Implementasi program makanan bergizi gratis yang dicanangkan presiden terpilih, Prabowo Subianto, diprediksi berdampak kepada naiknya konsumsi susu nasional. Peluang bisnis menggiurkan bagi industri susu di tanah air.
Tak salah jika Direktur Jenderal Industri Agro Kementerian Perindustrian (Kemenperin), Putu Juli Ardika, mendorong berkembangnya industri susu nasional.
Pada 2023, realisasi investasi sektor ini mencapai Rp23,4 triliun dan menyerap sedikitnya 37 ribu tenaga kerja. “Saat ini sudah ada 88 pabrik industri pengolahan susu dan turunannya, dengan total kapasitas produksi 4,64 juta ton per tahun,” jelas Putu, dikutip Kamis (15/8/2024).
Untuk mencukupi kebutuhan program makan bergizi gratis yang menyasar 80 juta anak sekolah dan ibu hamil, pemerintah kemungkinan harus mengimpor susu
Kenapa harus impor? Karena, industri pengolahan susu dalam negeri tak mampu memenuhi melonjaknya konsumsi susu. Salah satu penyebabnya adalah rendahnya populasi sapi perah di Indonesia.
Merujuk data Kementerian Pertanian (Kementan) pada 2021, jumlah sapi perah di Indonesia hanya 578.579 ekor. Dengan produksi susu segar sebanyak 962,68 ribu ton per tahun.

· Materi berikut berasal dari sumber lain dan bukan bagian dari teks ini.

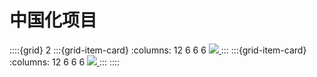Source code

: # 中国化项目

::::{grid} 2
:::{grid-item-card}
:columns: 12 6 6 6
<a href="https://daobook.github.io/attrs">
  <img src="https://github-readme-stats.vercel.app/api/pin/?show_owner=true&username=daobook&repo=attrs" />
</a>
:::
:::{grid-item-card}
:columns: 12 6 6 6
<a href="https://daobook.github.io/cattrs">
  <img src="https://github-readme-stats.vercel.app/api/pin/?show_owner=true&username=daobook&repo=cattrs" />
</a>
:::
::::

Alhasil, konsumsi susu per kapita tahunan di Indonesia hanya 16,27 kilogram, jauh lebih rendah dibandingkan negara tetangga di Asia Tenggara dan rata-rata global.
Corporate Communications Director Danone Indonesia, Arif Mujahidin mengatakan, PT Sarihusada Generasi Mahardhika (Sarihusada), salah satu pabrik susu yang menjadi bagian Danone SN Indonesia, berkomitmen untuk memenuhi kebutuhan susu sebagai nutrisi penting bagi pertumbuhan anak.
“Sarihusada berkomitmen untuk terus menghadirkan produk nutrisi berkualitas tinggi dengan harga terjangkau bagi masyarakat dan membawa dampak positif bagi kemajuan bangsa,” paparnya.
Selain memberikan akses terhadap produk nutrisi, kata Arif, Sarihusada juga berkomitmen untuk mendukung langkah anak Indonesia menjadi generasi maju. Salah satu aspek penting adalah pendidikan yang cukup bagi anak untuk tumbuh menjadi sosok berkualitas, kompeten, dan berdaya saing tinggi.
Tak terasa, 70 tahun Sarihusada Generasi Mahardika (SGM) memberikan nutrisi terbaik untuk anak-anak Indonesia. Perjalanan ini diawali dengan berdirinya NV Saridele pada 1954 yang diinisiasi pemerintah Indonesia dan PBB.
Selanjutnya, NV Saridele berubah nama menjadi Sarihusada yang dikenal dengan produk SGM. “Kondisi masyarakat Indonesia di awal kemerdekaan cukup memprihatinkan. Kemiskinan dan kelaparan banyak ditemukan di Jawa. Mereka makan bongkol pisang atau ketela pohon. Pada 1950 berdirilah lembaga makanan rakyat yang membantu masyarakat mengakses makanan sehat,” papar papar Sri Margana, dosen sejarah dari UGM.
Sementara Gusti Kanjeng Ratu Hayu, putri ke-4 Sri Sultan Hamengkubuwono X, menjelaskan, pada 1955, Hamengkubuwono IX menyediakan lahan untuk pabrik NV Saridele. Pertimbangannya, Yogyakarta memiliki pasokan dan kualitas kedelai yang cukup.
Beberapa tahun berjalan, Hamengkubuwono IX melihat prospek pabrik NV Saridela cukup baik. Tercetus pemberian lahan untuk penanaman dan pembibitan kedelai.
“Sehingga petani kedelai mendapat pendapatan yang stabil sehingga berdampak positif pada ekonomi. Produktivitas pabrik juga sangat baik, menghasilkan 300 ton susu, 100 ton dijual ke masyarakat selama 1957,” ungkap Gusti Ayu.